Donner du temps au temps de taper sur le mec en face 

Bon, et pour ce qui est du scénario, allons y franchement : c’est un prétexte à l’action. Et, en même temps, on s’en fout légèrement de la narration. Les fans de Starcraft II en multi s’intéressent-ils à l’histoire familiale des Zergs ? Kasparov écrivait-il une fiche perso complète pour chaque pièce de son échiquier ? Non ? Problème réglé.

Les factions, au nombre de trois, ont chacune leurs spécificités et nécessitent une adaptation de votre stratégie. La première, Murica Fuck yeah, n’est pas jouable pendant la campagne, sinon lors de quelques missions de la Chimère. On y trouve des unités spécialistes, chacune forte dans son domaine (envoyez les chars ! mais jamais sans mon système de défense antiaérien) mais pouvant être vite mises en échec sur le mode “pierre-feuille-missile sol-air”. Vient ensuite la Chimère, bras armé des Nations-Unis, soit des casques bleus en plus offensifs. Ses unités sont polyvalentes, mais uniquement en défense ou en attaque, jamais les deux en même temps et ses hélicoptères les plus puissants du jeu, mais encore faudra-t-il attendre les phases les plus avancées du développement de votre base pour pouvoir pleinement profiter de ses capacités. Enfin, le Cartel, la faction “coup bas”. Ses troupes sont furtives et font très mal, mais sont extrêmement fragiles, vulnérables et onéreuses. À mes yeux, il s’agit de la faction la plus difficile à maîtriser, mais aussi et surtout la plus “putassière” dès lors qu’on en a compris le fonctionnement.


Le placement est crucial dans AoA, y compris celui des bâtiments de votre base.

 

La campagne, divisée entre Cartel et Chimère, occupe une petite quinzaine d’heures. Extermination, escorte, défense ou prise de points stratégiques... Le lot commun de la plupart des STR. Une fois formé, vous pourrez ensuite passer aux escarmouches, voire au multi (si vous êtes vraiment masochistes... D’ailleurs, je soupçonne bon nombre de joueurs d’être en réalité des développeurs chez Eugen System). Là, vous pourrez laisser cours à votre instinct de joueur coréen... de e-sportifs en profitant d’une micro-gestion aux petits oignons. Non, je plaisante ! ne vous attendez pas à une mécanique ultra-nerveuse, à balancer des centaines de péons (un “mass marines” dans le jargon populaire) sur la base ennemi. On pourra dire d’Act of Agression que la micro-gestion des unités est “raide”. C’est effectivement le cas : ici, tout est une affaire de calculs, de positionnement avant les combats, de frappe ciblée, de repli stratégique... Tout est bon pour maximiser l’efficacité de chaque soldat. Par ailleurs les upgrades, globales (reliquat des « Epoques » ou des « améliorations de QG »... Ah, on me dit dans l’oreillette que ce sont en quelque sorte des améliorations de QG) ou d’unités, permettent de changer radicalement vos forces, transformant une simple jeep en VAB sur-armé. Qui pourra être aisément détruit faute d’un placement attentif. Ce titre ne propose pas des combats intenses et des batailles massives au sens starcraftien du terme, mais l’aspect stratégique n’en est que plus conséquent.

TÂCHES À RÉALISER
1. Pour chacune des affirmations suivantes, dites si elle concorde avec l'extrait sur Act of Agression, en répondant par oui ou par non et en citant à l'identique les mots décisifs. (a) La campagne dure une quinzaine d'heures environ. (b) La faction Murica Fuck yeah est jouable tout au long de la campagne. (c) Les troupes du Cartel sont résistantes et peu coûteuses.
2. Recopiez fidèlement le passage de l'extrait sur Act of Agression qui débute par « Bon, et pour » et s'achève sur « Non ? Problème réglé. ».
3. Poursuivez l'extrait sur Act of Agression à partir de l'endroit où il s'arrête.
Les enregistrements forment un matériau indépendant de l'extrait sur Act of Agression.

Entrées d'un jeu de données
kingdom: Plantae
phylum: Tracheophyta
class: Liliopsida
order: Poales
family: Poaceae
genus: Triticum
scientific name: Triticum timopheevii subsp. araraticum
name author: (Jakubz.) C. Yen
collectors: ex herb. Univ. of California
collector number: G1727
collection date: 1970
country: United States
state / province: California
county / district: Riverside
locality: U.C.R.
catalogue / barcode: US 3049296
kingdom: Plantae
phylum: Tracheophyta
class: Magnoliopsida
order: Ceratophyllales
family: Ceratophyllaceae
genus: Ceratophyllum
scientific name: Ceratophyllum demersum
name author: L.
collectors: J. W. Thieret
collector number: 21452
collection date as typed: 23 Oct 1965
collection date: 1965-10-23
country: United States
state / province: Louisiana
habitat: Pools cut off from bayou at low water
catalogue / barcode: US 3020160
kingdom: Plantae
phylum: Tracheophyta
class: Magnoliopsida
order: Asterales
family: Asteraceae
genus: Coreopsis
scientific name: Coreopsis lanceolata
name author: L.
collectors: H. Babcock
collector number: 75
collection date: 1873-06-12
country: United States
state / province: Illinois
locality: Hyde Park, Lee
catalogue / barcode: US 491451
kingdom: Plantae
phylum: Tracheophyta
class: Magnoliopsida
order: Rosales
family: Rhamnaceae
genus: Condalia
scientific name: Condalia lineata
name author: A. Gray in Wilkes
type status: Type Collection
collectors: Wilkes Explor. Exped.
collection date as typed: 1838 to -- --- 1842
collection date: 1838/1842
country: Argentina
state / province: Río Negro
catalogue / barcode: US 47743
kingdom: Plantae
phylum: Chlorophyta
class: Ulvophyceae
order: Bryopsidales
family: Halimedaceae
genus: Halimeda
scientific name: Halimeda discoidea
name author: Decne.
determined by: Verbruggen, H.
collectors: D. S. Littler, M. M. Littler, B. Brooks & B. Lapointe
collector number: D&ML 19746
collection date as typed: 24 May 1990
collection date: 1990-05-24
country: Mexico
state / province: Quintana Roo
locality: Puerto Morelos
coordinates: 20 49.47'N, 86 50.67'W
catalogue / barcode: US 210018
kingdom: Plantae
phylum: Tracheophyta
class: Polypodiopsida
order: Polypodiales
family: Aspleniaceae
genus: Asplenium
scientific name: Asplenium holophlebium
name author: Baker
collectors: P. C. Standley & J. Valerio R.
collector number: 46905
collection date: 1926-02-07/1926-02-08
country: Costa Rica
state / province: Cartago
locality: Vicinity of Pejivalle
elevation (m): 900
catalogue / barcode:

RÉPONSES
1.
(a) Oui : « La campagne, divisée entre Cartel et Chimère, occupe une petite quinzaine d’heures. »
(b) Non : « n’est pas jouable pendant la campagne, sinon lors de quelques missions de la Chimère »
(c) Non : « Ses troupes sont furtives et font très mal, mais sont extrêmement fragiles, vulnérables et onéreuses. »

2.
Bon, et pour ce qui est du scénario, allons y franchement : c’est un prétexte à l’action. Et, en même temps, on s’en fout légèrement de la narration. Les fans de Starcraft II en multi s’intéressent-ils à l’histoire familiale des Zergs ? Kasparov écrivait-il une fiche perso complète pour chaque pièce de son échiquier ? Non ? Problème réglé.

3.
Clic, clic, clic, clic, clic , SBAM

On en vient à la partie intéressante. J’ai lu, ça et là, de nombreux commentaires sur une micro-gestion jugée trop poussée/poussive qui ralentit l’action, voire obligerait à réfléchir de façon posée. À l’époque de l’e-sport et de parties ultra-nerveuses, le STR a un peu perdu cette habitude. Sacré nom d’une pipe en os, vous avez déjà mis la main sur un Men of War ? Vous y contrôlez parfois une centaine de types, chacun avec un inventaire qui lui est propre, des munitions limitées, qu’il faudra ravitailler soldat par soldat... Sans compter le fait que certains équipements permettent de poser des explosifs, creuser des tranchées, se camoufler. Et il est possible de prendre le contrôle direct de chaque gus ou véhicule, transformant alors le jeu en quasi FPS... ça, c’est de la micro-gestion tellement poussée que ça en deviendrait chiant (mais en fait non, cette licence offre une formidable expérience de jeu). À côté, Act of Agression pourrait être un excellent titre destiné à l’e-sport... Attendez une seconde.


Falaises escarpées, route traversant une plaine, zone urbaine... chaque environnement offre une expérience de combat différent.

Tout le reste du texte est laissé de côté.